Tutela Impugnación 69.932 LUZVANY LEIVA GONZÁLEZ CORTE SUPREMA DE JUSTICIA SALA DE CASACIÓN PENAL SALA DE DECISIÓN DE TUTELAS No. 1 MAGISTRADO PONENTE LUIS GUILLERMO SALAZAR OTERO APROBADO ACTA No. 345- Bogotá, D. C., dieciséis (16) de octubre de dos mil trece (2013). ASUNTO Sería del caso resolver la impugnación presentada por Alfredo Chala Conde contra la sentencia proferida el 5 de septiembre de 2013, por cuyo medio la Sala Penal del Tribunal Superior de Florencia negó el amparo propuesto por LUZVANY LEIVA GONZÁLEZ, en calidad de agente oficiosa, contra el Juzgado de Ejecución de Penas y Medidas de Seguridad de la misma ciudad, si no fuera porque aquélla no demostró estar legitimada en la causa para ostentar tal calidad.
CONSIDERACIONES 1. Hechos y fundamentos de la acción 1.1. El 23 de agosto de 2010 el Juzgado 1º Penal del Circuito de Garzón condenó a Alfredo Chala Conde a 4 años y 7 meses de prisión por el delito de tráfico, fabricación o porte de estupefacientes.

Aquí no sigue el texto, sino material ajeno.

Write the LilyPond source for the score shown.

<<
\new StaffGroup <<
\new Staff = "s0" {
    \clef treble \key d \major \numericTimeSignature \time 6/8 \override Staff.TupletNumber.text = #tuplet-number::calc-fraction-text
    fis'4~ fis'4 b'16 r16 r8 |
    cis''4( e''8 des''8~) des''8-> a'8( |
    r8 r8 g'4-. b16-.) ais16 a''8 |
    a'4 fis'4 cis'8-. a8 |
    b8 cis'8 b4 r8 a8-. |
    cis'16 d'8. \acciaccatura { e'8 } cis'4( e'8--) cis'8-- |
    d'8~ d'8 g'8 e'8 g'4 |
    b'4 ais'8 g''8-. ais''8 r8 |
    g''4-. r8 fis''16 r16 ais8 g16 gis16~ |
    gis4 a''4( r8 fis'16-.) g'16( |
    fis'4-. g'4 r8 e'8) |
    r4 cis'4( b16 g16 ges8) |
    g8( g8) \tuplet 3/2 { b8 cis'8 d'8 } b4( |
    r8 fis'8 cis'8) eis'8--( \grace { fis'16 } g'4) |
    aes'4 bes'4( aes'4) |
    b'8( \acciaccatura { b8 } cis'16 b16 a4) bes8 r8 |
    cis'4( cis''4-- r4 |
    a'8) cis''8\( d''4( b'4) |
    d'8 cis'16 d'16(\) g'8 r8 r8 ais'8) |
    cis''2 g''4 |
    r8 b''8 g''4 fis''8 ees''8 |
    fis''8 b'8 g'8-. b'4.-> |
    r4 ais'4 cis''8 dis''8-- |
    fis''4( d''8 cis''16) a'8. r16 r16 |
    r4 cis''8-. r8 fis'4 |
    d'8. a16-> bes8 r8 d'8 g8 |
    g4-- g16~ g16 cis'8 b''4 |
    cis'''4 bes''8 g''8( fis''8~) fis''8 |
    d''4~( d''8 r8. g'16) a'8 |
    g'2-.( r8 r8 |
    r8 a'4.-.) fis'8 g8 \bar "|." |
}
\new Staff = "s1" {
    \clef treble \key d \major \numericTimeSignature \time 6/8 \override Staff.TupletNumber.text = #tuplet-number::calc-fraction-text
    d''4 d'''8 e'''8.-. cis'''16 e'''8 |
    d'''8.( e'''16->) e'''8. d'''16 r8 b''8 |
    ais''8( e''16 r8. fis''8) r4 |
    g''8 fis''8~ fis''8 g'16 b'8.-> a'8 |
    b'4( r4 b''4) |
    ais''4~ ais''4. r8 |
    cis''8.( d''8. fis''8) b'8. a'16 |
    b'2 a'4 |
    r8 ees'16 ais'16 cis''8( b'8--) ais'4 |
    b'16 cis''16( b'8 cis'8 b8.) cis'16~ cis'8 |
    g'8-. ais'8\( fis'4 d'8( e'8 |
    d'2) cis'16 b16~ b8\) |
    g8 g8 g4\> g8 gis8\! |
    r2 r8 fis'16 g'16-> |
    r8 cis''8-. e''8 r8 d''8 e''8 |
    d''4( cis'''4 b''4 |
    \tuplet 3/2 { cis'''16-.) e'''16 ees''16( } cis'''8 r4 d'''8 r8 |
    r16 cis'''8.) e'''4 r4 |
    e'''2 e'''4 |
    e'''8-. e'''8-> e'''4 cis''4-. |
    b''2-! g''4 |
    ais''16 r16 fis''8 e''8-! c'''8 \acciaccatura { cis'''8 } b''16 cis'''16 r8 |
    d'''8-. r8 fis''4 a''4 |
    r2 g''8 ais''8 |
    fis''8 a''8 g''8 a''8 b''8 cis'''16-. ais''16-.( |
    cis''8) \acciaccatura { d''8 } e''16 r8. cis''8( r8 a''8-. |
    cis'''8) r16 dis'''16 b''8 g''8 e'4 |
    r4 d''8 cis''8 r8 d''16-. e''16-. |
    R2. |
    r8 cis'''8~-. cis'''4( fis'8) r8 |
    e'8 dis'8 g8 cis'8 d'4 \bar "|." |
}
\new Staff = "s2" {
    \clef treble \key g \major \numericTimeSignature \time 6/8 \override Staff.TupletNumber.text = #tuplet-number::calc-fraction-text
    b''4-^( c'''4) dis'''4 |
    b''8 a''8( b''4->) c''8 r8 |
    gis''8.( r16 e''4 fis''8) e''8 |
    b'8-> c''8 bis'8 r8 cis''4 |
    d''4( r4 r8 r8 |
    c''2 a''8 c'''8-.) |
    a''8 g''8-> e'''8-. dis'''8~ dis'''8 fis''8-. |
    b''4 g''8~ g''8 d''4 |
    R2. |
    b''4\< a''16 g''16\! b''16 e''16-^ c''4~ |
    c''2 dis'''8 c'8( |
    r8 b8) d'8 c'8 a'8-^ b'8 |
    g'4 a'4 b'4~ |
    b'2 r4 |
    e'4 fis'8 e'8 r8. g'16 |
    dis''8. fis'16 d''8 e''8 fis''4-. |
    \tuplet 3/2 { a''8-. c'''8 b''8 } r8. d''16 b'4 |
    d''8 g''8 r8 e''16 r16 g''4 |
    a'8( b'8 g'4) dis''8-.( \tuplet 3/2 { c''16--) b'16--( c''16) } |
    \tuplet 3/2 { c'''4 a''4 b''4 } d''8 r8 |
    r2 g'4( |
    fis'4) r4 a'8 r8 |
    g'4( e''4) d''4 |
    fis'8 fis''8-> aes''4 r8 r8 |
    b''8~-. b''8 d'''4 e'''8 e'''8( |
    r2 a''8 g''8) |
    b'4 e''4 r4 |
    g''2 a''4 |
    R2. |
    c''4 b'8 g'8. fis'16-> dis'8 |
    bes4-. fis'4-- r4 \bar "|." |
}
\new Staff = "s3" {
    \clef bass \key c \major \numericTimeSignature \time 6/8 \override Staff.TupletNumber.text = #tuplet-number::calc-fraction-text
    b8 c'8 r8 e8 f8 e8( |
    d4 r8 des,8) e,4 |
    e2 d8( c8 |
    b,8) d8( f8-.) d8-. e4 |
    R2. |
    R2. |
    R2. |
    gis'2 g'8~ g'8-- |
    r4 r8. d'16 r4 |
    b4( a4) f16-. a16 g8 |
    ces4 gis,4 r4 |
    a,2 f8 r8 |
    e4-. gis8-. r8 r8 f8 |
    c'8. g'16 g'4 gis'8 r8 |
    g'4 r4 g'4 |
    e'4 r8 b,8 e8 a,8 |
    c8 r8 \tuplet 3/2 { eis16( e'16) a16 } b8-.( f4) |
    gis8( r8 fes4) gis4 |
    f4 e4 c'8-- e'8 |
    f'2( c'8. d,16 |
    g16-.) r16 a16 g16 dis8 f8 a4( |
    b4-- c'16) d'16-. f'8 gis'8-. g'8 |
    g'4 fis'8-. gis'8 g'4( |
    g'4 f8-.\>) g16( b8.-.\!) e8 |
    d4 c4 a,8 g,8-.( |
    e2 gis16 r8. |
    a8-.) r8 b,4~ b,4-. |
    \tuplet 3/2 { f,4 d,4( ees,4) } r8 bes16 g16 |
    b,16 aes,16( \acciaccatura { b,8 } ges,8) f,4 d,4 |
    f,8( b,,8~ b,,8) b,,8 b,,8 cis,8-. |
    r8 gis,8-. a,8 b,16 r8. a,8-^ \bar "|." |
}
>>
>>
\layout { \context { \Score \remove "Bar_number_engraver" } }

Asimismo, le negó la suspensión condicional de la ejecución de la pena y la prisión domiciliaria. 1.2.
El penado solicitó al despacho que vigila su condena la libertad condicional y el 13 de junio de 2013 el Juzgado 1º de Ejecución de Penas y Medidas de Seguridad de Florencia la negó por la gravedad de la conducta.
1.3. LUZVANY LEIVA GONZÁLEZ, quien acude como agente oficiosa del señor Chala Conde y de sus hijos menores de edad, presentó tutela contra la referida autoridad judicial en aras de lograr la protección de sus derechos al debido proceso y a la libertad, por negarle la la libertad condicional solicitada por el sentenciado, pese a que, en su sentir, cumple con los requisitos.
Adujo que durante el tiempo que lleva privado de la libertad el señor Chala Conde, lo menores ha desmejorado en sus estudios, son rebeldes y el poco tiempo que pueden pasar con su padre no es suficiente. Aseguró que cuando el demandado le niega el subrogado penal al condenado, restringe a sus progenitores del apoyo económico de su padre y la unidad familiar.
LA SENTENCIA IMPUGNADA La Sala Penal del Tribunal Superior de Florencia negó el amparo al considerar que a pesar de que la actora invoca la protección de los derechos fundamentales de sus hijos, de quienes dice se encuentran afectados por la privación de la libertad de su padre, lo cierto es que éste debe promover la defensa de sus propias garantías, máxime cuando no se demostró la existencia de una circunstancia de indefensión o impedimento físico o mental del titular de la acción. LA IMPUGNACIÓN Al momento de ser notificado, el señor Alfredo Chala Conde manifestó su intención de impugnar el fallo.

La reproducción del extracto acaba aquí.